A écouter Christo Abrahams, les capacités de surveillance des populations par les systèmes de Huawei sont à la mesure de leur potentiel totalitaire : immenses, comme le souligne le journaliste Simon Allison, visiblement très destabilisé à la suite de cet échange. Le journaliste résume les objectifs de Huawei ainsi :”Leur vision s’articule autour de la surveillance, de l’intelligence artificielle et des réseaux de communication 5G, créant ainsi un monde où chacun de vos mouvements est suivi, enregistré et consultable.”

Dépendance technologique chinoise

Huawei continue de nier son implication dans deux affaires de surveillance d’opposants politiques en Ouganda et en Zambie, révélées par le Wall Street Journal en août 2019. Le groupe chinois est intervenu, selon le journal américain, pour récupérer des informations confidentielles d’opposants politiques — sur Skype et WhatsApp — pour le compte des gouvernements ougandais et zambiens.

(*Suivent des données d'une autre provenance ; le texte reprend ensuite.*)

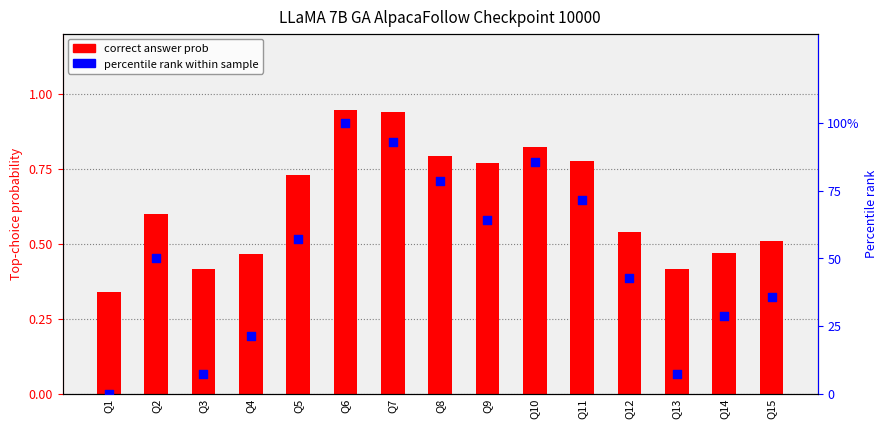

What are all the series names shown in the legend?

correct answer prob, percentile rank within sample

Ces derniers nient ces piratages. Le groupe chinois nie les y avoir aidés.

Les caméras avec reconnaissance faciale et intelligence artificielle, transforment déjà la police moderne en Ouganda.Fred Enanga, porte-parole de la police ougandaise

Ces méthodes rappellent celles de Pékin, particulièrement dans la région du Xinjang, où la surveillance technologique de masse s’exerce en permanence. Un million de Ouïghours sont internés dans des camps, sur simples soupçons d’exercer leur religion… notamment grâce à des systèmes de surveillance par intelligence artificielle de Huawei.

Huawei est le principal acteur sur le marché des “backbones” (liaisons de cœurs de réseaux par fibres optiques, le plus souvent) de télécommunications en Afrique. De plus, 70% des infrastructures réseaux installées et gérées sur le continent le sont par cette seule entreprise. Avec l’aide de deux autres groupes technologiques, ZTE et China Telecom Global, la quasi totalité du marché des infrastructures connectées du continent africain sont aujourd’hui sous contrôle chinois. La surveillance policière et étatique africaine, dans le cadre des projets de smart cities (villes connectées) qui fleurissent un peu partout sur le continent, est donc en passe d’être assurée par ces entreprises technologiques issues de la plus grande dictature au monde, la Chine.

Répression politique par caméras intelligentes ?

En Ouganda — où la police a investi 126 millions de dollars dans son réseau de caméras de surveillance par reconnaissance faciale auprès de Huawei — les réactions d’inquiétude des militants politiques se font entendre. Les déclarations d’un porte-parole de la police, Fred Enanga, s’enthousiasmant sur cette technologie à la fin de l’été, n’ont pas rassuré, au contraire : “Les caméras de reconnaissance faciale par intelligence artificielle  transforment déjà la police moderne en Ouganda, dans le cadre du maintien de l’ordre et de la sécurité.” Ingrid Turinawe, une dirigeante du Forum for Democratic Chang, le plus grand parti d’opposition ougandais, a répondu à Enanga en écho : “Le projet de vidéosurveillance [ougandais] n’est qu’un outil pour nous suivre, nous chasser et nous persécuter

Les systèmes de surveillance par intelligence artificielle chinois en Afrique font aussi réagir à travers le monde, jusqu’aux Etats-Unis. L’ONG américaine Freedom House, a accusé la Chine et ses entreprises de poursuivre une politique d ‘”expansionnisme techno-dystopique”. Pour l’organisation de défense des libertés, “les autorités chinoises vendent aux responsables politiques locaux non seulement des produits pour contrôler leurs sociétés, mais également une vision de la manière de construire un État prospère et stable sans devoir céder le pouvoir aux citoyens.